Posted: Thu Apr 16, 2009 6:09 am
by kaisellgren
vivekanandanpcn8 wrote:For Login First you have to make use of SSl protocol and then for faster and more security have the session in th database which more reliable and used in te bussinedd critical application.more info http://www.gnudeveloper.com
To me it seems you do not know what you are talking about. Are you here just to advertise your new board?

Re: Yep, Another login script

Posted: Mon Apr 20, 2009 5:21 am
by temidayo
kaisellgren wrote:Whenever you accept unnecessary alternatives, you increase the number of risks in your application.
No, it has nothing to do with optimization.
That point is taken.
But that does not mean $_REQUEST should be avoided like a curse.
For instance, you may want to create APIs or a kind of interface on your website
and you do not want to worry either the data is submitted through POST or GET or COOKIES.

I still think one neat way of doing it is to use $_REQUEST instead of testing if it is GET or POST or otherwise

Re: Yep, Another login script

Posted: Mon Apr 20, 2009 6:35 am
by kaisellgren
temidayo wrote:But that does not mean $_REQUEST should be avoided like a curse.
The way I look at $_REQUEST is that it is like a disease. For sure you may be able to handle it, but why to risk?
temidayo wrote:For instance, you may want to create APIs or a kind of interface on your website and you do not want to worry either the data is submitted through POST or GET or COOKIES.
You must worry where the data comes from. Another thing is that your application must know to where it outputs the data. Data I/O is an important aspect of security.
temidayo wrote:I still think one neat way of doing it is to use $_REQUEST instead of testing if it is GET or POST or otherwise
If your application needs $_REQUEST to work, it is not designed well. POST is for data manipulation, GET is not. COOKIES are for "persistent" client side data "storage".

Re: Yep, Another login script

Posted: Mon Apr 20, 2009 12:33 pm
by temidayo
kaisellgren wrote: The way I look at $_REQUEST is that it is like a disease. For sure you may be able to handle it, but why to risk?
I don't know whether to agree or not :)
kaisellgren wrote: If your application needs $_REQUEST to work, it is not designed well. POST is for data manipulation, GET is not. COOKIES are for "persistent" client side data "storage".
You strike out $_REQUEST. Now you have something against $_GET :) . What is GET for, if not for 'data manipulation'?
When a website allows you to send parameters through url, how do you collect it? Is it not through $_GET or $_REQUEST?

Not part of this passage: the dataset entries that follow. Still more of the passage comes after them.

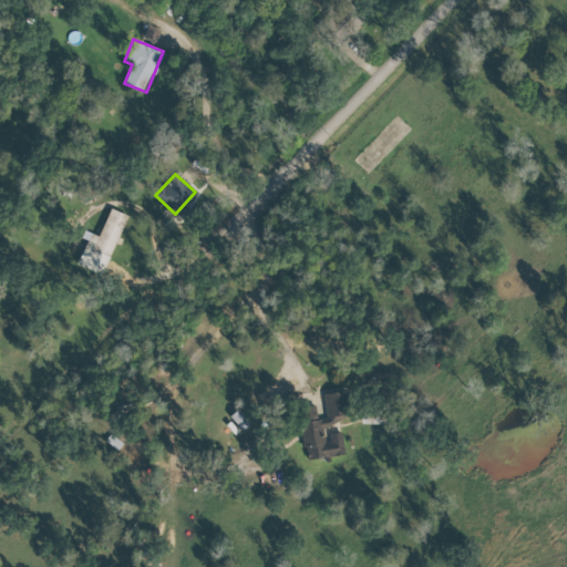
[(78,265),(103,276),(127,215),(111,208),(100,236),(91,233),(78,265)]
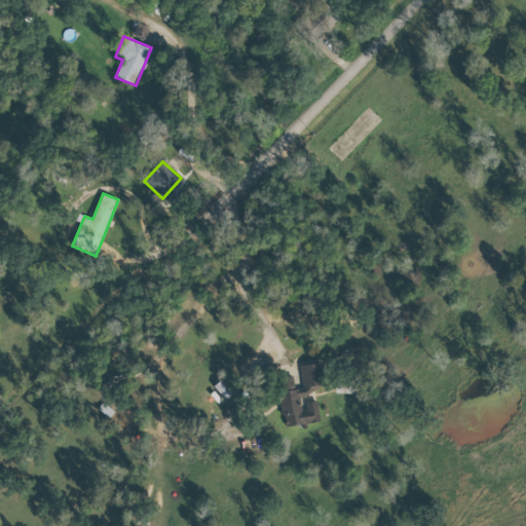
[(320,422),(317,401),(304,403),(303,391),(325,389),(322,364),(300,366),(303,389),(279,392),(284,426),(320,422)]
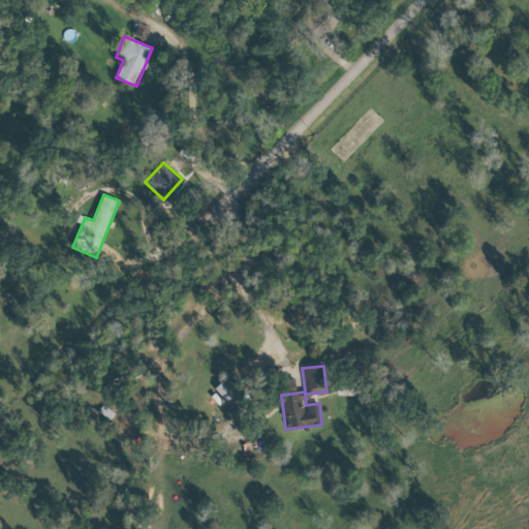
[(226,402),(235,395),(222,381),(215,389),(226,402)]
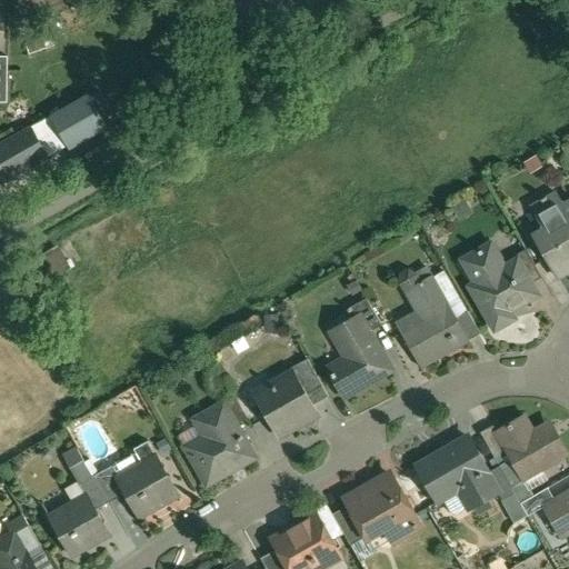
[(46,47),(38,27),(21,32),(29,52),(46,47)]
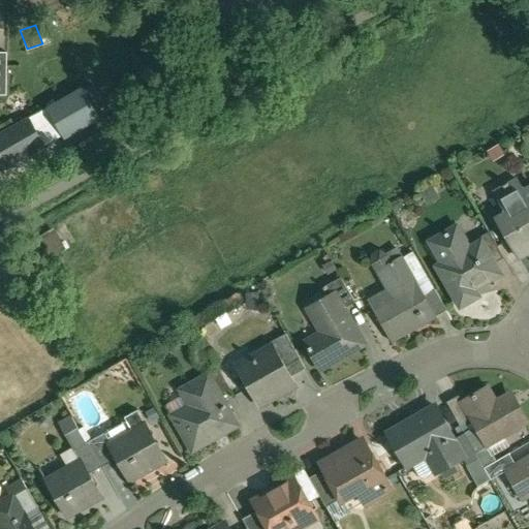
[(49,111),(64,136),(99,116),(84,90),(49,111)]
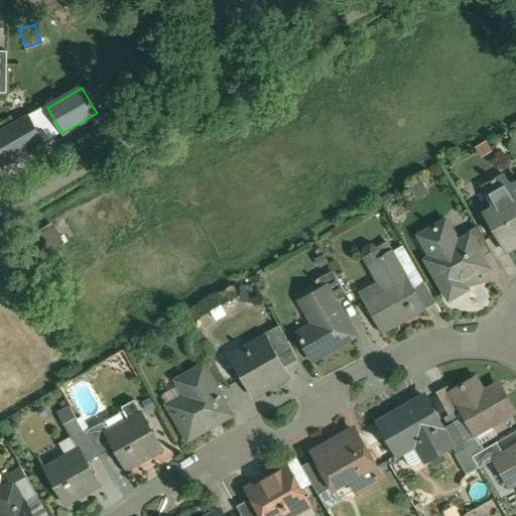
[(0,130),(0,163),(2,167),(44,142),(28,115),(0,130)]
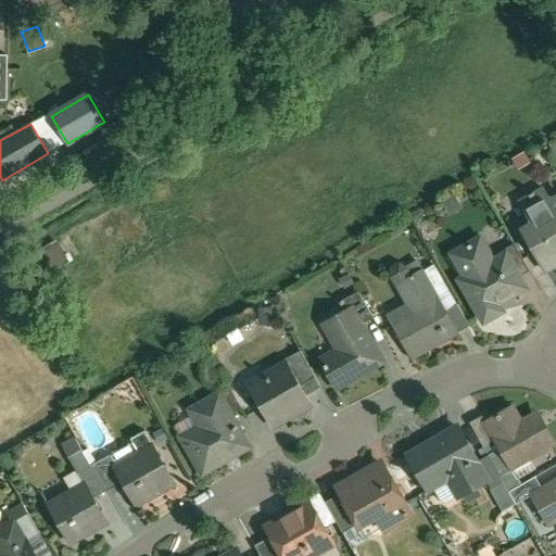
[(555,201),(553,203),(546,190),(538,194),(536,193),(531,196),(532,198),(522,203),(539,231),(528,238),(547,272),(555,266),(555,201)]
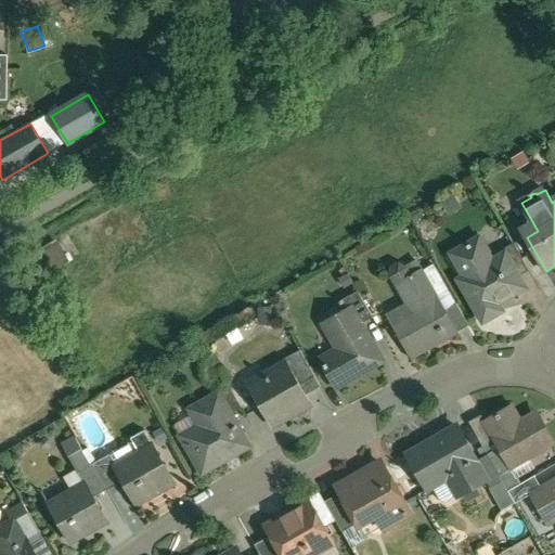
[(504,254),(493,261),(480,239),(460,250),(473,273),(461,280),(485,321),(502,310),(498,302),(525,286),(519,276),(506,254),(504,254)]
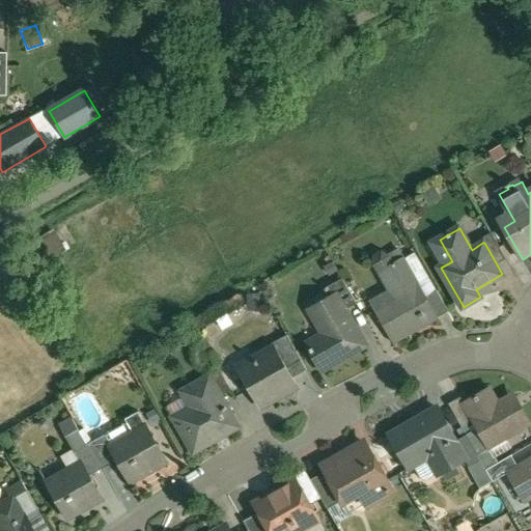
[(507,258),(493,232),(481,240),(482,243),(484,243),(497,264),(507,258)]
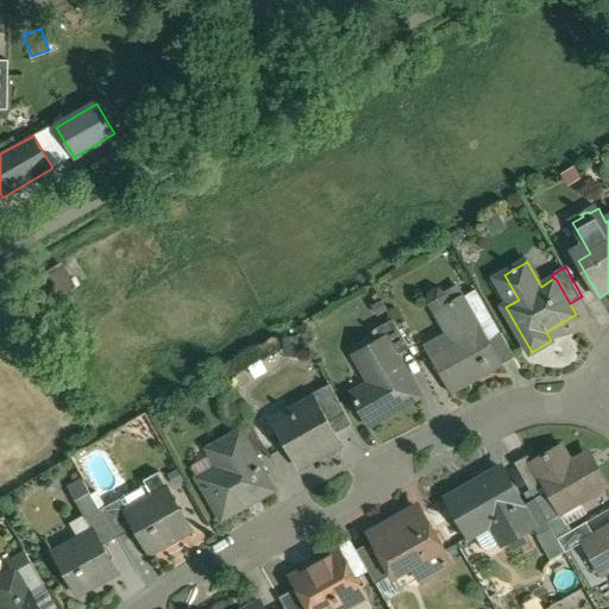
[(466,296),(443,309),(458,338),(431,352),(454,395),(506,366),(504,364),(491,341),(466,296)]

Re: Yep, Another login script

Posted: Mon Apr 20, 2009 12:39 pm
by kaisellgren
temidayo wrote:You strike out $_REQUEST. Now you have something against $_GET :) . What is GET for, if not for 'data manipulation'?
When a website allows you to send parameters through url, how do you collect it? Is it not through $_GET or $_REQUEST?
I have nothing against GET.

http://www.w3.org/MarkUp/html-spec/html ... tml#SEC8.2

GET:
If the processing of a form is idempotent (i.e. it has no lasting observable effect on the state of the world), then the form method should be `GET'. Many database searches have no visible side-effects and make ideal applications of query forms.
POST:
If the service associated with the processing of a form has side effects (for example, modification of a database or subscription to a service), the method should be `POST'.